The new version of the bill removed two controversial provisions of earlier ones. Gone from the House version was a new tax. Gone from the Senate version was a spending cap. The House now has a separate bill to increase oil taxes. The Senate in March passed and sent to the House a standalone spending cap bill with similar limits as Senate Bill 26.

With both major components gone from Senate Bill 26, there wasn’t much left. But the conferees still found more to cut.

They took out a directive that had ordered a specific proportional split in the use of Permanent Fund earnings — with most going to state government operations and a smaller amount for Alaskans’ Permanent Fund dividends.

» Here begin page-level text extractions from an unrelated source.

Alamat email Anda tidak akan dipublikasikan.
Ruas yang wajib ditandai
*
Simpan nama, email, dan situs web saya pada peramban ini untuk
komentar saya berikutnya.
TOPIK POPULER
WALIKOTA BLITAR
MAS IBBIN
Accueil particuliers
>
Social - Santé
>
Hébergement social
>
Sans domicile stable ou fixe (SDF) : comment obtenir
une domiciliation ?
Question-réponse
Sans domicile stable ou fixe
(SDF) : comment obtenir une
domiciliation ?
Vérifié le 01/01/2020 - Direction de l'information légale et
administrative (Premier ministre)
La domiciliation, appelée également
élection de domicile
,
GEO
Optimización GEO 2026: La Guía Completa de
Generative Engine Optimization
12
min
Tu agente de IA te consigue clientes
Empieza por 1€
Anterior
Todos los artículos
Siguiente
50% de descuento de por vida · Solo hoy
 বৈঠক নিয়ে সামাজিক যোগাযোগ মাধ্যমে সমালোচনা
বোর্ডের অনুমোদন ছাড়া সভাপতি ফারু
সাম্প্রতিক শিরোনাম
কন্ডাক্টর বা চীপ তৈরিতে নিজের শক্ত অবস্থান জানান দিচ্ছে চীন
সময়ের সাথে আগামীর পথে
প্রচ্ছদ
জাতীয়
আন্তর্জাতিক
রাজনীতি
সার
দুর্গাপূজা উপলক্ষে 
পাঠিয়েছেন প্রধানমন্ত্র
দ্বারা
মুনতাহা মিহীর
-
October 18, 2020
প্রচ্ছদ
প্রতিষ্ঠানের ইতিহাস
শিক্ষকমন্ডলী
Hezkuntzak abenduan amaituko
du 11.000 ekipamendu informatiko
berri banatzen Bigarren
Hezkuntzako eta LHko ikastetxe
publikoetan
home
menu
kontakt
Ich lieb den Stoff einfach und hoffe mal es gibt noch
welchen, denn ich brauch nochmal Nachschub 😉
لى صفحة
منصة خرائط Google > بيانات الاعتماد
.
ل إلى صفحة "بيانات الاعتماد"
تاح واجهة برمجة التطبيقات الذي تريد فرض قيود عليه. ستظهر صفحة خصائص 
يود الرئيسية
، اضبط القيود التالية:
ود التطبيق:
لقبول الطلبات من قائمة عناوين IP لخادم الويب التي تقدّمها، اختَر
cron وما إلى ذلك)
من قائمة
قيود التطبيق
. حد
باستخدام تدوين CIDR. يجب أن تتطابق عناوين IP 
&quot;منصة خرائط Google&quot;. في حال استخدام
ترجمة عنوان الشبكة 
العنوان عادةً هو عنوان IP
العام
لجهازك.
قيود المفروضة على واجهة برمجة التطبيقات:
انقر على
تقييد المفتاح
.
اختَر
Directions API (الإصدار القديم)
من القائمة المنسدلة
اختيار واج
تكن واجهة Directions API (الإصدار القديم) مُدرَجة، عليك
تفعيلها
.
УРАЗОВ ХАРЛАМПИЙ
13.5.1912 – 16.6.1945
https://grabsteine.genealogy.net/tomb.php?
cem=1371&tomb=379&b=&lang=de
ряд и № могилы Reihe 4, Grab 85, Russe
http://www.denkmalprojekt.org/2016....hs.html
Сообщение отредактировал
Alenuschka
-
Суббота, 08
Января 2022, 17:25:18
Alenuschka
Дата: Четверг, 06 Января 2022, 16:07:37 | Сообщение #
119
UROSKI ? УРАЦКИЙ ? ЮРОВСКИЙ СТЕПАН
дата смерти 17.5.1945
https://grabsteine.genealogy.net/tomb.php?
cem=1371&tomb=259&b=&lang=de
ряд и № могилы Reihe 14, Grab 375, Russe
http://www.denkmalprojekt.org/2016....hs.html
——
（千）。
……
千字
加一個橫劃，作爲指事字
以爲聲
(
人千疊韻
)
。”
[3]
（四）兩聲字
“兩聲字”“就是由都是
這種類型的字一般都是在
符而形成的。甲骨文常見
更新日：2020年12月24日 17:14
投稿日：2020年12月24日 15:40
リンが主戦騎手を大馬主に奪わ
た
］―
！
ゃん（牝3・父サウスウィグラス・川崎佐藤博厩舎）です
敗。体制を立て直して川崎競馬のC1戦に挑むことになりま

Instead, the conference committee version takes 5¼ percent of the fund’s total value from the earnings reserve, leaving future legislators to decide how to split it up between government and dividends. After three years, the rate decreases to 5 percent.

The 2019 operating budget, also in a conference committee, relies on a similar 5¼ percent “draw” from the Permanent Fund’s investment earnings. (The Alaska Constitution prevents the Legislature from touching the principle of the fund, but not its earnings.) Both House and Senate versions of the operating budget would spend about $1 billion on dividends, yielding a $1,600 dividend check for Alaskans, and $1.7 billion for state operations.

The new version of SB 26 still needs to be approved by the conference committee. It would then be subject to votes of the House and Senate.

Republican Sen. Anna MacKinnon, co-chair of the Senate Finance Committee and a member of the conference committee, praised the new version as “a structured, rules-based withdrawal mechanism to allow some Permanent Fund earnings to help support state government and essential services.” She described that kind of effort as “the single most important action we can take to resolve our state fiscal problems.”

Democratic Rep. Neal Foster, co-chair of the House Finance Committee and also a member of the conference committee, said the bill uses “an endowment model to protect the Permanent Fund and future dividends.”